DeclanP  I was the same I was a bit sceptical so the lads met me face to face to answer any of my queries (and there were a lot!)..to be honest i found it quite smooth they gave me a copy of the contract/order form to take home and read through. They took my deposit and kept me informed throughout they did specify that if the car wasnt as ordered that they would refund my deposit in full no qualms but the car was as specified so i had no complaints and paid the balance..they even called me back 2 weeks later to see how I was getting on which I thought was a nice touch. for me it was a good choice and i love my A5!..let us know how you get on if you choose to go with them.


----------



## DeclanP (8 Jul 2008)

*Re: Any Car Brokers personal Importers in Republic of Ireland?
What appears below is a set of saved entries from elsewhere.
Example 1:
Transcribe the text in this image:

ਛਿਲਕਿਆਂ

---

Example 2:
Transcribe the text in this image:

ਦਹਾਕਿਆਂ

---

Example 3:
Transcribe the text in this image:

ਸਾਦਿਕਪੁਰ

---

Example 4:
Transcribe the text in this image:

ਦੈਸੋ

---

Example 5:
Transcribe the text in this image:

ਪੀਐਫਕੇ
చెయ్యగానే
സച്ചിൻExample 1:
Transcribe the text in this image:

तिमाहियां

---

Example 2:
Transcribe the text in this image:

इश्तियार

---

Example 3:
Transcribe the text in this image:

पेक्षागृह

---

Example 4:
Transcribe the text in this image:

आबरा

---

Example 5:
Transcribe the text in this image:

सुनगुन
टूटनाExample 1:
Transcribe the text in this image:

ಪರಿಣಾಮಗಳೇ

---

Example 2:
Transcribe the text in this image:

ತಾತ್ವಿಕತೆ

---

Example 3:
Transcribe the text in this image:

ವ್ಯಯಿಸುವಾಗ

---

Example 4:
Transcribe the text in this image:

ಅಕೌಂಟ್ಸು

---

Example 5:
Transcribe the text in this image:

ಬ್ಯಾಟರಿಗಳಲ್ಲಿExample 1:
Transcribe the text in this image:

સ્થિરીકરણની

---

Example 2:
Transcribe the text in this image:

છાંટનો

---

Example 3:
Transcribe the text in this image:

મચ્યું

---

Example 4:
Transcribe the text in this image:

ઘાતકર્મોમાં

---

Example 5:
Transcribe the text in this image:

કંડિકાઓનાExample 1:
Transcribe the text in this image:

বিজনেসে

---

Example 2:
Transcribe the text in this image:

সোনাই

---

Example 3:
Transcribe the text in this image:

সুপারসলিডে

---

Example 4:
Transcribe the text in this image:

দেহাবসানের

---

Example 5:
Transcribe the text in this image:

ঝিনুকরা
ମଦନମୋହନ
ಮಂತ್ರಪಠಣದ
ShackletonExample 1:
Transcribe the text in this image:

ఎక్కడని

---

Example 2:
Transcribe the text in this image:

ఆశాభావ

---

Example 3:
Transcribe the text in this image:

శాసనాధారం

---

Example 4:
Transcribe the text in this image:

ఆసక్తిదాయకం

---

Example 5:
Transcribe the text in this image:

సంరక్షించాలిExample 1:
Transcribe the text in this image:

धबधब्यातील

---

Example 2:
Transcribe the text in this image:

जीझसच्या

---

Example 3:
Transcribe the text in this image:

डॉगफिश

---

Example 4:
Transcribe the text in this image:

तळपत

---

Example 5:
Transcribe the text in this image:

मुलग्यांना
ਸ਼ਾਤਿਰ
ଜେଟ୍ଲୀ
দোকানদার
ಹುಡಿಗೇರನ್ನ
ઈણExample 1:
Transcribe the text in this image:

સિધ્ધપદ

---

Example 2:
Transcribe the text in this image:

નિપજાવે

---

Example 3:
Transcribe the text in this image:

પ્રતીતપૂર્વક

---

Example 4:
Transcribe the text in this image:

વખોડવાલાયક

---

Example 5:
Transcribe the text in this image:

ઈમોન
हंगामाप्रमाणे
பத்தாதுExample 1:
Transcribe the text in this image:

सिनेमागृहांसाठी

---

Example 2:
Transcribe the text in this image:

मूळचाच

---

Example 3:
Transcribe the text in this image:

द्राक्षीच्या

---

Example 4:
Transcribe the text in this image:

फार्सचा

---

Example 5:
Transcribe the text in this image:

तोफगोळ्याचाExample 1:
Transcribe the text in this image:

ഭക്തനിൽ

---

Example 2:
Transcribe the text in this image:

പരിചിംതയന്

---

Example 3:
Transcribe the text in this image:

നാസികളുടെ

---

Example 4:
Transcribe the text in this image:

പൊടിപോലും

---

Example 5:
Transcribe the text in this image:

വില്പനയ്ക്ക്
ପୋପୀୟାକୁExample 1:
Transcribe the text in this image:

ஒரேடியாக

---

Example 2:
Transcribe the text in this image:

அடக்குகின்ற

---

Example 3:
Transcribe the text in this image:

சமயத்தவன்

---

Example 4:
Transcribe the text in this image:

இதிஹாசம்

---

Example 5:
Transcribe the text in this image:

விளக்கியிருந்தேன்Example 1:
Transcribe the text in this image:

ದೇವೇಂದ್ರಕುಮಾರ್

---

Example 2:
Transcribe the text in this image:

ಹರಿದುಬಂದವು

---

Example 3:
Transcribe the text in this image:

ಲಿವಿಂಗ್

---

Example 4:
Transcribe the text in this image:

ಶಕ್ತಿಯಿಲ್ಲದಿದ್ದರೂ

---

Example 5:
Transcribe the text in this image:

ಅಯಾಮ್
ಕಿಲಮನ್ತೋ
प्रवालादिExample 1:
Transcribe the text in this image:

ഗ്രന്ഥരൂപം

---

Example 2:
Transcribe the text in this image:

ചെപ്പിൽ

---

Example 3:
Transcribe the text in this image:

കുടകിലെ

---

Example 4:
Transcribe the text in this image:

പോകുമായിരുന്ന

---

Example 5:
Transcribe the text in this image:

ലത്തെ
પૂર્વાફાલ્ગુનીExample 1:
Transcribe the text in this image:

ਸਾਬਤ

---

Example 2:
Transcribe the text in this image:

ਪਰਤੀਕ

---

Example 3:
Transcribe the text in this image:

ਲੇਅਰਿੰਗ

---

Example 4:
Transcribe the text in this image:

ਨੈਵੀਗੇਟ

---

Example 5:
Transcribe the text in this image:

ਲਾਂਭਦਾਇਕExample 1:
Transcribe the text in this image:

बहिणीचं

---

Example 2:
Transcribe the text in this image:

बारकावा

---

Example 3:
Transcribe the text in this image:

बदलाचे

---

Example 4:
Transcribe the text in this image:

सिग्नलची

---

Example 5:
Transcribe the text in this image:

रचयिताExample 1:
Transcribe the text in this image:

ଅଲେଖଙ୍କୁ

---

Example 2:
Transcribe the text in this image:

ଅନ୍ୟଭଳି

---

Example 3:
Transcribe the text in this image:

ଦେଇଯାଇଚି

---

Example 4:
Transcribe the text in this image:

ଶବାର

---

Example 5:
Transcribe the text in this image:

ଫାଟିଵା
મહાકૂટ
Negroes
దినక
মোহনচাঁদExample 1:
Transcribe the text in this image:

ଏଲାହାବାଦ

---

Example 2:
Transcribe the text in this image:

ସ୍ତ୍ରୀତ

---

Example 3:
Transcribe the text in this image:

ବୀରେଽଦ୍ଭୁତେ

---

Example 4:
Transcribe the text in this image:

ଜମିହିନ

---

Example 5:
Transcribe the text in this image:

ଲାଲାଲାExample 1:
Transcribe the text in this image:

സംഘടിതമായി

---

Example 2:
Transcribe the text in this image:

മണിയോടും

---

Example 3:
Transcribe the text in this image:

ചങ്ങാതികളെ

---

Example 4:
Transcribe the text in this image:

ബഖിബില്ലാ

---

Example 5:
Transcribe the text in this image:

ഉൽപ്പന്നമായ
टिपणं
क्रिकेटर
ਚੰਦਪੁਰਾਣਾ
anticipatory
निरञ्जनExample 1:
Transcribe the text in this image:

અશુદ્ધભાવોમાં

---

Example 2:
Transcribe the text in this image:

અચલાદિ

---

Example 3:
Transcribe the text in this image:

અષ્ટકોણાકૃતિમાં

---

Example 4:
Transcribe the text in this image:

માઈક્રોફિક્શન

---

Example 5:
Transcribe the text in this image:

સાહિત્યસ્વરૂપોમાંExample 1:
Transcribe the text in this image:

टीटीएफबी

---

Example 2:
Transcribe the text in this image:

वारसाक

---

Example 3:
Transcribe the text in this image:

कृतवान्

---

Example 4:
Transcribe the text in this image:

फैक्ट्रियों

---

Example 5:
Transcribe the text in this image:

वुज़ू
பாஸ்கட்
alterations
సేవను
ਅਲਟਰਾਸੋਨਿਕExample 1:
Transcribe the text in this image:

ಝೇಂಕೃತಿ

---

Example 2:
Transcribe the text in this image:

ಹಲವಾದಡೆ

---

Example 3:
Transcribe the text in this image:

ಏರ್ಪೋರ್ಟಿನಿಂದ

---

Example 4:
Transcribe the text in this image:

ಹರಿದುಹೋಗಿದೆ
Buy a car frm Belguim*

Thanks, chico. That is reassuring. The only trouble is that I am the other side of the country but what the hell. I know what others will say that it is simple to go over to UK and bring one back, and much cheaper. To be honest, that is not my scene. At the moment the lads are searching for the preferred car and will let you know the outcome. Thanks again


----------



## DeclanP (14 Jul 2008)

*Re: Any Car Brokers personal Importers in Republic of Ireland? Buy a car frm Belguim*

Just an update on importing a car through a third party. The guys in www.dreamcars.ie were good and gave me three offers. 2004 BMW 520d €25,950; 2 2005 BMWs 520d €28,500 and €27,750. Thought it was a bit pricey and think I may go down the road of doing it myself. Checked a few dealers in North and UK and it will work out significantly better to import myself — all things considered


----------



## chico27 (14 Jul 2008)

*Re: Any Car Brokers personal Importers in Republic of Ireland? Buy a car frm Belguim*

They seem like decent quotes but only if they have a fairly good warranties
As I know a guy who brought in a 04 X5 with a full panoramic sunroof which went after 3 weeks cost him 3K euro to get the sunroof replaced by BMW, so if you get a good deal bringing in yourself make sure you get a good warranty... let us know how you get on.


----------



## Iceman732 (14 Jul 2008)

*Re: Any Car Brokers personal Importers in Republic of Ireland? Buy a car frm Belguim*

Like I said the guys in Dreamcars are up front, generally they tend to say that the real saving starts at about €40k up.


----------